Vespasiano Gonzaga, der die städtebauliche Struktur von Sabbioneta entwarf, griff auf einige Tricks zurück, wie beispielsweise den Verlauf der Straßen in Form eines Bajonetts, um einen perspektivischen Täuschungseffekt zu erzeugen, durch den die Straßen virtuell länger erschienen. Sabbioneta wirkt daher wie ein komplexes Labyrinth, das den Feind verwirren und die Verteidigung wirksamer machen, vor allem aber den Raum erweitern soll, sodass er größer erscheint, als er in Wirklichkeit ist.

Heritage Centre Mantua und Sabbioneta, Weltkulturerbe

Dieser Raum ist zum Sitz des dezentralen Heritage Centre für den Standort Mantua und Sabbioneta geworden.
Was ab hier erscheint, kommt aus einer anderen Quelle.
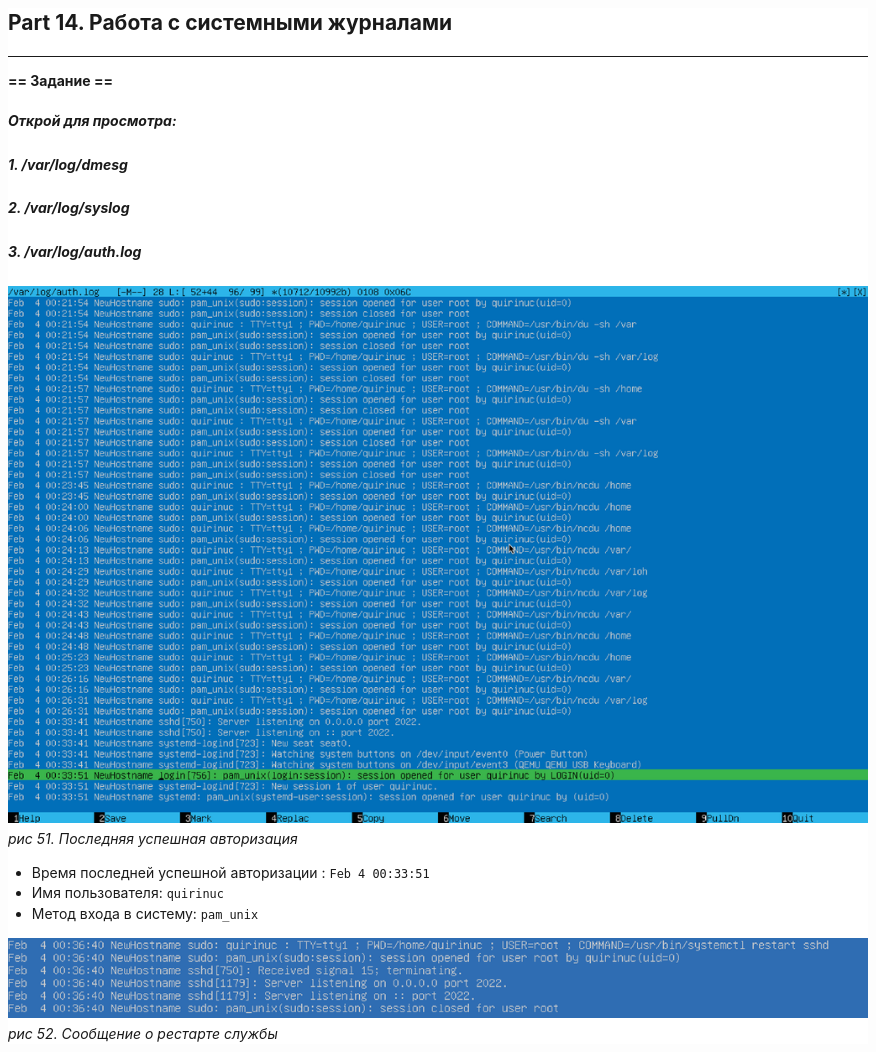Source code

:
## Part 14. Работа с системными журналами

---

**== Задание ==**

##### Открой для просмотра:
##### 1. /var/log/dmesg
##### 2. /var/log/syslog
##### 3. /var/log/auth.log

![Part14-1](images/Part14-1.png) *рис 51. Последняя успешная авторизация*

- Время последней успешной авторизации : `Feb 4 00:33:51`
- Имя пользователя: `quirinuc` 
- Метод входа в систему: `pam_unix`

![Part14-2](images/Part14-2.png) *рис 52. Сообщение о рестарте службы*
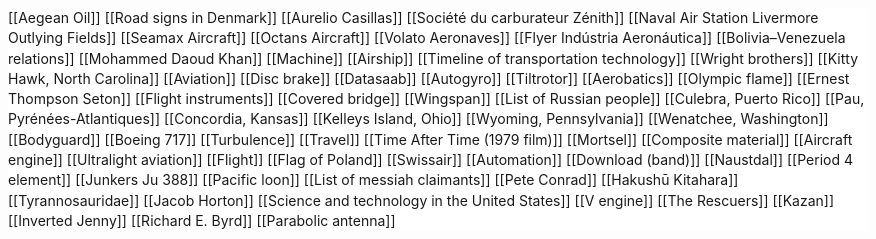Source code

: [[Aegean Oil]]
[[Road signs in Denmark]]
[[Aurelio Casillas]]
[[Société du carburateur Zénith]]
[[Naval Air Station Livermore Outlying Fields]]
[[Seamax Aircraft]]
[[Octans Aircraft]]
[[Volato Aeronaves]]
[[Flyer Indústria Aeronáutica]]
[[Bolivia–Venezuela relations]]
[[Mohammed Daoud Khan]]
[[Machine]]
[[Airship]]
[[Timeline of transportation technology]]
[[Wright brothers]]
[[Kitty Hawk, North Carolina]]
[[Aviation]]
[[Disc brake]]
[[Datasaab]]
[[Autogyro]]
[[Tiltrotor]]
[[Aerobatics]]
[[Olympic flame]]
[[Ernest Thompson Seton]]
[[Flight instruments]]
[[Covered bridge]]
[[Wingspan]]
[[List of Russian people]]
[[Culebra, Puerto Rico]]
[[Pau, Pyrénées-Atlantiques]]
[[Concordia, Kansas]]
[[Kelleys Island, Ohio]]
[[Wyoming, Pennsylvania]]
[[Wenatchee, Washington]]
[[Bodyguard]]
[[Boeing 717]]
[[Turbulence]]
[[Travel]]
[[Time After Time (1979 film)]]
[[Mortsel]]
[[Composite material]]
[[Aircraft engine]]
[[Ultralight aviation]]
[[Flight]]
[[Flag of Poland]]
[[Swissair]]
[[Automation]]
[[Download (band)]]
[[Naustdal]]
[[Period 4 element]]
[[Junkers Ju 388]]
[[Pacific loon]]
[[List of messiah claimants]]
[[Pete Conrad]]
[[Hakushū Kitahara]]
[[Tyrannosauridae]]
[[Jacob Horton]]
[[Science and technology in the United States]]
[[V engine]]
[[The Rescuers]]
[[Kazan]]
[[Inverted Jenny]]
[[Richard E. Byrd]]
[[Parabolic antenna]]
Im Inneren erzählt ein multimedialer Tisch von der Stadtentwicklung von Mantua und Sabbioneta und hebt den komplementären Charakter der beiden Städte hervor, wobei es sich bei der ersten um eine geschichtete Stadt und bei der zweiten um eine Gründungsstadt handelt.

Sie können das Leben von Vespasiano Gonzaga aus erster Hand von seinem Porträt erzählen hören, seine Träume und seine Vision von der Gründung von Sabbioneta.

Piazza Ducale

Piazza Ducale

 Die Piazza Ducale ist nicht nur ein Zentrum der politischen und administrativen Macht, sondern auch der Ort des Marktes, also des Handels und des Austauschs. Er hat eine perfekt rechteckige Form und wird von einigen der wichtigsten Gebäude von Sabbioneta gesäumt. Der Herzogspalast dient als Repräsentationspalast und Residenz des Herzogs und war einst über Stege mit den angrenzenden Gebäuden verbunden, darunter der Palazzo del Cavalleggero, in dem sich die Nebenämter befanden.  In zwei Sälen des Palastes ließ Vespasiano die „Libreria Grande“ einrichten, eine Bibliothek, die heute leider vollständig verloren gegangen ist und in der die Werke klassischer Autoren sowie moderne Abhandlungen über Stadtplanung und Militärtechnik aufbewahrt wurden. 

In der Umgebung des Herzogspalasts

Hinter dem Dogenpalast befindet sich die Kirche der Gekrönten Jungfrau, das Mausoleum der Familie Gonzaga. Zwischen den Herrenhäusern befindet sich die Kirche Santa Maria Assunta; in unmittelbarer Nähe liegt die kleine Kirche San Rocco. Auf der Höhe des Erdgeschosses der privaten Gebäude befindet sich ein langer Portikus aus rustikalem, weißem Bossenwerk-Marmor, unter dem der Markt abgehalten wurde.

Piazza D'Armi

Piazza D'Armi

Die Piazza d’Armi stellt den ehemaligen Schlossplatz dar und war das Zentrum des Privatlebens von Vespasiano Gonzaga. Die Burg befand sich an der Stelle, an der sich heute die Schule befindet, und war eine echte Festung, die von einem breiten und tiefen Graben umgeben war, der über eine Zugbrücke mit dem Platz verbunden war. Über einen schmalen, über Bögen geführten überdachten Durchgang war sie mit dem Komplex des Palazzo del Giardino verbunden, der dem Typus der Vorstadtvillen entspricht, aber dennoch innerhalb der Stadtmauern liegt.